--- ACTIVITY ---
Your output should be each line from the material below that has the word "industrial".

----------

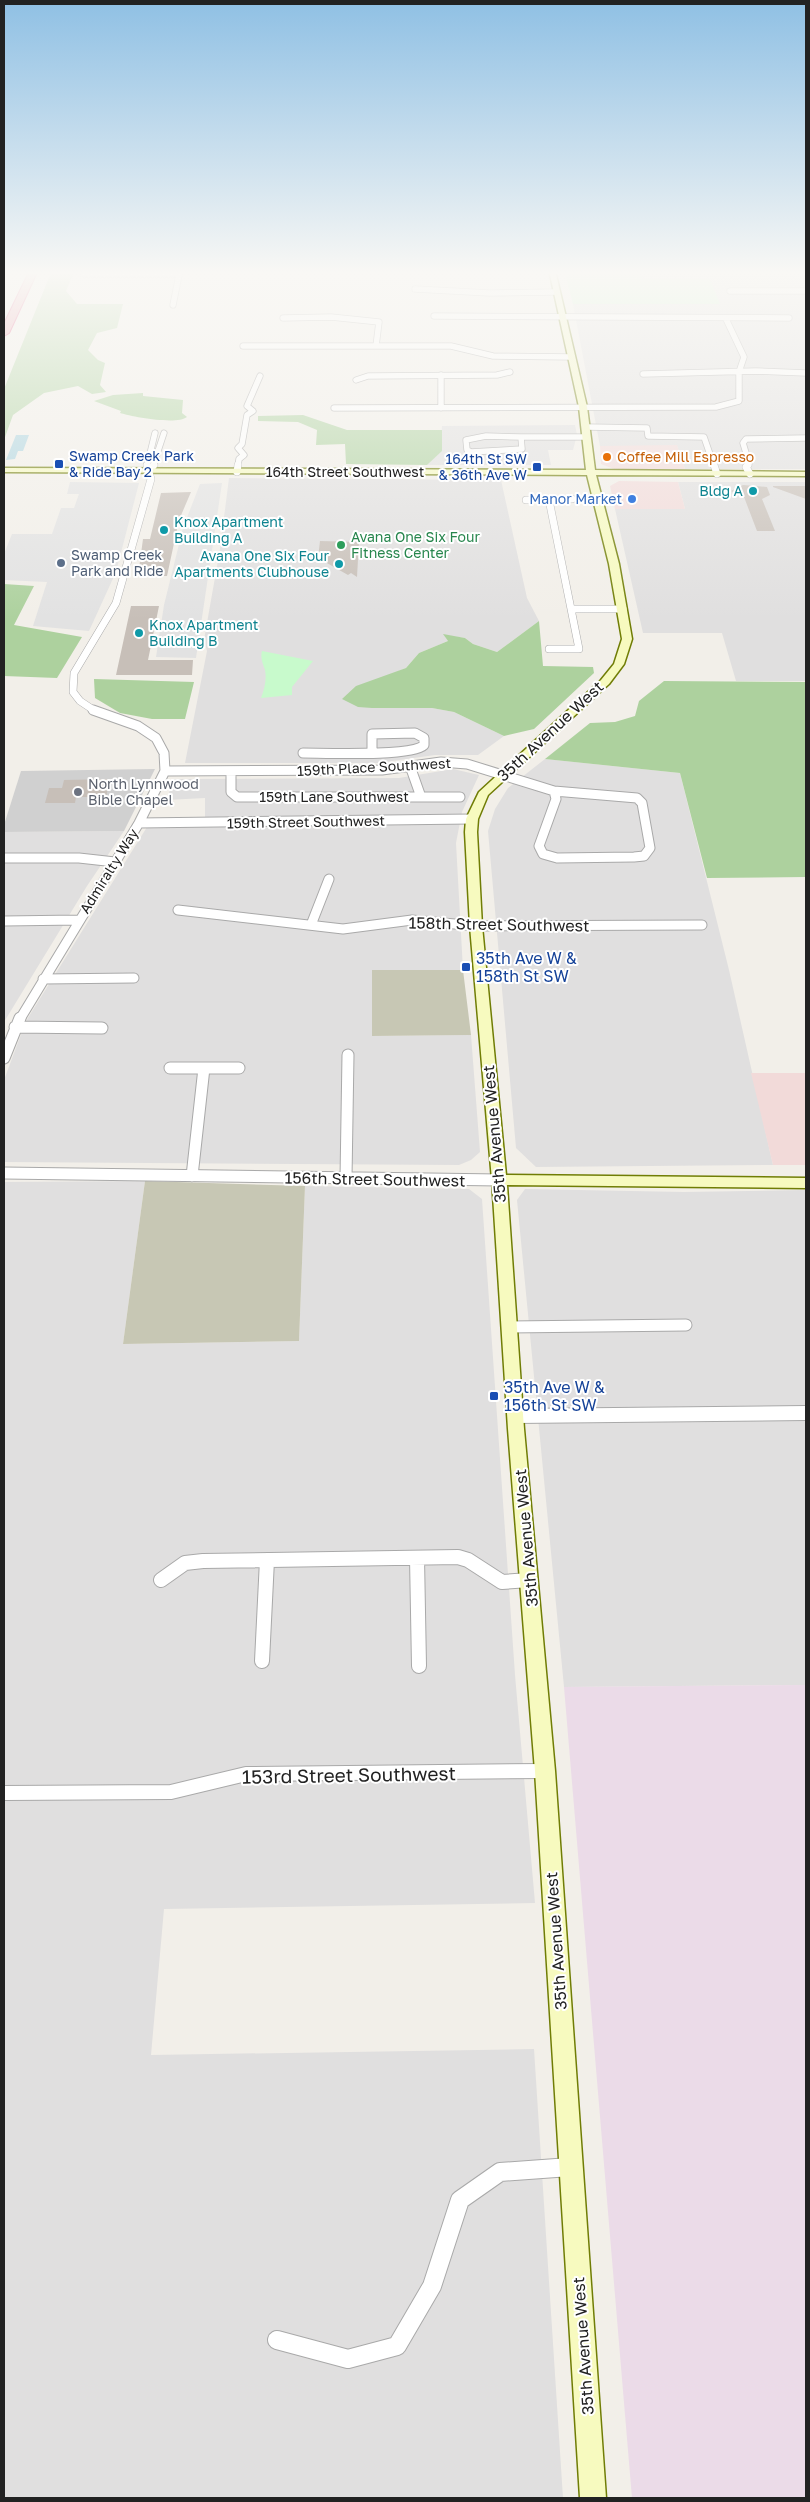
<svg xmlns="http://www.w3.org/2000/svg" width="810" height="2502" viewBox="0 0 810 2502" font-family="'Golos Text',sans-serif">
  <style>
    .residential { fill: #e0dfdf }
    .commercial { fill: #f2dad9 }
    .industrial { fill: #ebdbe8 }
    .religious { fill: #d0d0d0 }
    .construction { fill: #c7c7b4 }
    .forest { fill: #add19e }
    .park { fill: #c8facc }
    .parking { fill: #e2e2e2 }
    .water { fill: #aad3df }
    .building { fill: #c7bfb8 }
    .lines { fill: none; stroke-linecap: round; stroke-linejoin: round }
    .street-far5-casing { stroke: #a9a9a9; stroke-width: 7 }
    .street-far4-casing { stroke: #a9a9a9; stroke-width: 8 }
    .street-far3-casing { stroke: #a9a9a9; stroke-width: 11 }
    .street-far2-casing { stroke: #a9a9a9; stroke-width: 13 }
    .street-far1-casing { stroke: #a9a9a9; stroke-width: 16 }
    .street-casing { stroke: #a9a9a9; stroke-width: 20 }
    .secondary-casing { stroke: #707d05; stroke-width: 3 }
    .highway-casing { stroke: #dc2a67; stroke-width: 2 }
    .street-far5 { stroke: #fff; stroke-width: 5.5 }
    .street-far4 { stroke: #fff; stroke-width: 7 }
    .street-far3 { stroke: #fff; stroke-width: 9 }
    .street-far2 { stroke: #fff; stroke-width: 11 }
    .street-far1 { stroke: #fff; stroke-width: 14 }
    .street { stroke: #fff; stroke-width: 18 }
    .secondary { fill: #f7fabf; fill-rule: evenodd }
    .highway { fill: #e892a2; fill-rule: evenodd }
    .food-dot { fill: #e8710a; stroke: #fff; stroke-width: 2 }
    .transit-dot { fill: #1a4fb4; stroke: #fff; stroke-width: 2 }
    .culture-dot { fill: #0f9aa8; stroke: #fff; stroke-width: 2 }
    .shop-dot { fill: #3f7fe0; stroke: #fff; stroke-width: 2 }
    .leisure-dot { fill: #2e9e5b; stroke: #fff; stroke-width: 2 }
    .service-dot { fill: #5c6f8a; stroke: #fff; stroke-width: 2 }
    .worship-dot { fill: #6b7280; stroke: #fff; stroke-width: 2 }
    .labels { text-anchor: middle; stroke-width: 4; stroke-linejoin: round; paint-order: stroke }
    .far-transit-label { font-size: 14px; fill: #164399; stroke: #fff; text-anchor: start }
    .far-food-label { font-size: 14px; fill: #c56008; stroke: #fff; text-anchor: start }
    .far-street-label { font-size: 14px; fill: #222; stroke: #fff }
    .far-culture-label { font-size: 14px; fill: #0d838f; stroke: #fff; text-anchor: end }
    .far-shop-label { font-size: 14px; fill: #366cbe; stroke: #fff; text-anchor: end }
    .far-leisure-label { font-size: 14px; fill: #27864d; stroke: #fff; text-anchor: start }
    .far-service-label { font-size: 14px; fill: #4e5e75; stroke: #fff; text-anchor: start }
    .far-worship-label { font-size: 14px; fill: #5b616d; stroke: #fff; text-anchor: start }
    .street-label { font-size: 16px; fill: #222; stroke: #fff }
    .transit-label { font-size: 16px; fill: #164399; stroke: #fff; text-anchor: start }
    .near-street-label { font-size: 19px; fill: #222; stroke: #fff }
  </style>
  <rect width="100%" height="100%" fill="#f2efe9"/>
  <path class="residential" d="M639,270h167v199h-121l-8,-23h-77l-27,-142h124l13,-25h-69z
    M575,425l2,10 -4,15h-25l3,15h-124l14,-14 1,-25z
    M229,478l272,2 26,118 12,23 -42,31 -24,-8 -8,-6 -21,-3 4,6 -29,12 -13,15 -17,7 1,33h42l22,4 50,24 -26,19h-43l-57,8h-193l22,-112 -3,-11 16,-91z
    M678,482h128v199h-70l-14,-48h-79l-28,-124h70z
    M545,759l135,14 49,197 44,195 -237,2 -20,-19 -28,-317 7,-22 13,-21z
    M453,769l26,6 -17,37 -6,31 7,127h-91v66l99,-1 9,117 -9,8 -12,5 -455,-3v-82l22,-59 126,-202 53,-1v-20l-38,2 6,-21 226,-1z
    M124,831l-37,55 -83,136v-190z
    M145,1181l-22,163 176,-3 6,-155 164,3 13,10 33,476 20,228 -371,6 -13,146 383,-6 29,449h-559v-1316z
    M525,1189l159,3 122,-2v495l-242,2 -47,-487z"/>
  <path class="commercial" d="M677,445l8,24h-71l-13,-5 -1,-18z
    M619,481l59,1 7,27h-70l-5,-23z
    M751,1073h55v92h-33z"/>
  <path class="industrial" d="M806,1685v813h-174l-68,-811z"/>
  <path class="religious" d="M155,769l-31,62 -120,1v-7l17,-54z"/>
  <path class="construction" d="M372,970h91l8,65 -99,1z
    M145,1181l160,5 -6,155 -176,3z"/>
  <path class="forest" d="M52,270h23l-9,21 11,13h46l-6,24 -20,5 -9,17 10,10 7,3 -5,22 6,7 -14,2 -14,-8 -34,7 -31,22 -9,25v-51z
    M143,393v3l40,4 -1,13 5,4c-10,8 -54,0 -67,-4l1,-2 -27,-10 19,-6z
    M303,415l44,15h95v21l-15,14 -81,-1 -1,-20 -29,1 1,-15 -19,-8 -40,-1v-5z
    M4,584l30,2 -20,39 68,12 -25,41 -53,-2z
    M539,621l4,45 50,1 1,6 -60,56 -30,7 -50,-24 -22,-4h-60l-14,-1 -16,-8 14,-13 50,-18 13,-15 29,-12 -5,-7 22,4 8,6 24,8z
    M94,679l100,3 -9,37h-33l-32,-6 -25,-15z
    M664,681l142,1v195l-99,1 -27,-105 -135,-14 45,-36 25,-1 20,-6 4,-15z"/>
  <path class="park" d="M564,270h75l3,9h68l10,25h-147z
    M262,651l51,10 -21,26v8l-31,3c3,-8 6,-18 4,-28 -2,-6 -5,-12 -3,-19z"/>
  <path class="parking" d="M70,482l69,1 -23,89 -27,59 -56,-5 14,-44 -43,-2v-26l8,-20h40l9,-26h13l5,-14h-12z
    M222,483l-26,175 -40,-1 8,-52 19,-77 17,-44z"/>
  <path class="water" d="M16,435h13l-6,16h-5l-3,8 -9,1z"/>
  <path class="building" d="M743,485l24,2 3,8 -8,4 13,32h-18l-13,-34 -13,-6z
    M773,486h33v13l-33,-12z
    M191,492l-12,28 -12,56h-29l5,-37h7l11,-46z
    M320,541l39,1 -2,35 -6,-4 -3,2 -30,-17z
    M131,606h28l-11,54h45l-1,15h-76z
    M110,779l-4,18h-30l-1,6h-30l4,-15h13l2,-8z"/>
  <g class="lines">
    <g class="street-far5-casing">
      <path id="street-far5" d="M83,274h96
        M415,289l74,4 67,-1
        M730,291h76
        M173,305l7,-35
        M434,316l355,2
        M283,318l48,-1 48,5 -3,24
        M243,346h208l42,10 79,1
        M643,374l113,-3 50,2
        M441,375v33
        M356,380l12,-4 129,-1 13,-3
        M334,408l382,-1 23,-6v-29l5,-15 -18,-38
        M586,427l61,1 1,8 56,1 10,29
        M486,436l35,1 1,12 -51,3 -4,-2 -1,-10z
        M521,437h66
        M147,466l8,-33
        M153,466l11,-33
        M238,466l1,-7 5,-4 -6,-7 4,-4 5,-29 6,-4 -6,-5 13,-30
        M747,466l2,-3 -6,-20 3,-4 60,-1"/>
    </g>
    <g class="street-far4-casing">
      <path id="street-far4" d="M714,465l3,9
        M748,465l-2,2 4,7
        M149,471l5,-6
        M237,472l1,-7
        M526,500h23l22,109h52
        M549,500l23,-1
        M549,649h30l-8,-40
        M95,711l-15,-10 -7,-9 1,-19 42,-70 35,-124 -4,-14"/>
    </g>
    <g class="street-far3-casing">
      <path id="street-far3" d="M303,753c21,0 109,4 121,-8v-7l-9,-5 -43,1v18
        M410,766l11,31
        M165,771l217,-1 59,-8 26,2 87,27
        M231,771v21l6,5h223
        M554,791l83,7 5,5 8,45 -6,8 -10,1 -77,1 -14,-4 -4,-8 17,-47z
        M139,823l333,-4
        M4,858h75l36,4
        M178,910l165,19 69,-9 64,6 226,-1
        M4,921l74,-1
        M311,925l18,-46
        M43,979l91,-1
        M20,1019l119,-196 26,-52 -1,-18 -8,-15 -18,-12 -45,-16"/>
    </g>
    <g class="street-far2-casing">
      <path id="street-far2" d="M15,1027l87,1
        M4,1058l16,-40
        M170,1068h69
        M4,1173l495,7
        M192,1176l12,-108
        M346,1178l2,-123
        M509,1327l177,-2"/>
    </g>
    <g class="street-far1-casing">
      <path id="street-far1" d="M516,1416l290,-3
        M417,1558l2,108
        M161,1580l24,-17 18,-2 255,-4 10,3 34,22 27,-2
        M262,1661l5,-101
        M4,1793l167,-1 75,-18 299,-3"/>
    </g>
    <g class="street-casing">
      <path id="street" d="M277,2340l71,19 49,-13 35,-60 28,-86 40,-28 70,-5"/>
    </g>
    <g class="secondary-casing">
      <path id="secondary" d="M549,270h6l32,137 8,63 211,2v4l-210,-1 23,89 13,75 -8,25 -15,20 -121,111 -10,24 -1,13 5,94 24,249 300,3v10l-299,-3 17,244 31,342 51,727h-26l-45,-727 -27,-342 -16,-249 -22,-254 -5,-94 1,-13 13,-27 122,-112 13,-16 8,-25 -13,-75 -22,-89 -583,-3v-4l582,2 -7,-63z"/>
    </g>
    <g class="highway-casing">
      <path id="highway" d="M30,270h8l-29,63 -5,3v-12z"/>
    </g>
    <use href="#street-far5" class="street-far5"/>
    <use href="#street-far4" class="street-far4"/>
    <use href="#street-far3" class="street-far3"/>
    <use href="#street-far2" class="street-far2"/>
    <use href="#street-far1" class="street-far1"/>
    <use href="#street" class="street"/>
    <use href="#secondary" class="secondary"/>
    <use href="#highway" class="highway"/>
  </g>
  <linearGradient id="sky" x2="0" y2="1"><stop stop-color="#8fc0e4"/><stop offset="0.44" stop-color="#f9f8f5"/><stop offset="1" stop-color="#f9f8f5" stop-opacity="0"/></linearGradient>
  <rect width="810" height="620" fill="url(#sky)"/>
  <circle class="food-dot" cx="607" cy="457" r="5"/>
  <g class="transit-dot">
    <rect x="54" y="459" width="10" height="10" rx="2.5"/>
    <rect x="532" y="462" width="10" height="10" rx="2.5"/>
    <rect x="461" y="962" width="10" height="10" rx="2.5"/>
    <rect x="489" y="1391" width="10" height="10" rx="2.5"/>
  </g>
  <g class="culture-dot">
    <circle cx="753" cy="491" r="5"/>
    <circle cx="164" cy="530" r="5"/>
    <circle cx="339" cy="564" r="5"/>
    <circle cx="139" cy="633" r="5"/>
  </g>
  <circle class="shop-dot" cx="632" cy="499" r="5"/>
  <circle class="leisure-dot" cx="341" cy="545" r="5"/>
  <circle class="service-dot" cx="61" cy="563" r="5"/>
  <circle class="worship-dot" cx="78" cy="792" r="5"/>
  <g class="labels">
    <g class="far-transit-label">
      <text x="69" y="461">Swamp Creek Park<tspan x="69" dy="16">&amp; Ride Bay 2</tspan></text>
      <text x="527" y="464" text-anchor="end">164th St SW<tspan x="527" dy="16">&amp; 36th Ave W</tspan></text>
    </g>
    <g class="far-food-label">
      <text x="617" y="462">Coffee Mill Espresso</text>
    </g>
    <g class="far-street-label">
      <text x="345" y="477">164th Street Southwest</text>
      <text transform="translate(374 767) rotate(-3)" y="5">159th Place Southwest</text>
      <text x="334" y="802">159th Lane Southwest</text>
      <text transform="translate(306 822) rotate(-1)" y="5">159th Street Southwest</text>
      <text transform="translate(109 871) rotate(-58)" y="5">Admiralty Way</text>
    </g>
    <g class="far-culture-label">
      <text x="743" y="496">Bldg A</text>
      <text x="174" y="527" text-anchor="start">Knox Apartment<tspan x="174" dy="16">Building A</tspan></text>
      <text x="329" y="561">Avana One Six Four<tspan x="329" dy="16">Apartments Clubhouse</tspan></text>
      <text x="149" y="630" text-anchor="start">Knox Apartment<tspan x="149" dy="16">Building B</tspan></text>
    </g>
    <g class="far-shop-label">
      <text x="622" y="504">Manor Market</text>
    </g>
    <g class="far-leisure-label">
      <text x="351" y="542">Avana One Six Four<tspan x="351" dy="16">Fitness Center</tspan></text>
    </g>
    <g class="far-service-label">
      <text x="71" y="560">Swamp Creek<tspan x="71" dy="16">Park and Ride</tspan></text>
    </g>
    <g class="far-worship-label">
      <text x="88" y="789">North Lynnwood<tspan x="88" dy="16">Bible Chapel</tspan></text>
    </g>
    <g class="street-label">
      <text transform="translate(550 731) rotate(-43)" y="6">35th Avenue West</text>
      <text transform="translate(499 924) rotate(1)" y="6">158th Street Southwest</text>
      <text transform="translate(494 1134) rotate(-95)" y="6">35th Avenue West</text>
      <text transform="translate(375 1179) rotate(1)" y="6">156th Street Southwest</text>
      <text transform="translate(526 1538) rotate(-95)" y="6">35th Avenue West</text>
      <text transform="translate(556 1941) rotate(-94)" y="6">35th Avenue West</text>
      <text transform="translate(583 2346) rotate(-94)" y="6">35th Avenue West</text>
    </g>
    <g class="transit-label">
      <text x="476" y="964">35th Ave W &amp;<tspan x="476" dy="18">158th St SW</tspan></text>
      <text x="504" y="1393">35th Ave W &amp;<tspan x="504" dy="18">156th St SW</tspan></text>
    </g>
    <g class="near-street-label">
      <text transform="translate(349 1775) rotate(-1)" y="7">153rd Street Southwest</text>
    </g>
  </g>
  <rect width="810" height="2502" fill="none" stroke="#222222" stroke-width="10"/>
</svg>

----------

--- COMPLETED TASK ---
    .industrial { fill: #ebdbe8 }
  <path class="industrial" d="M806,1685v813h-174l-68,-811z"/>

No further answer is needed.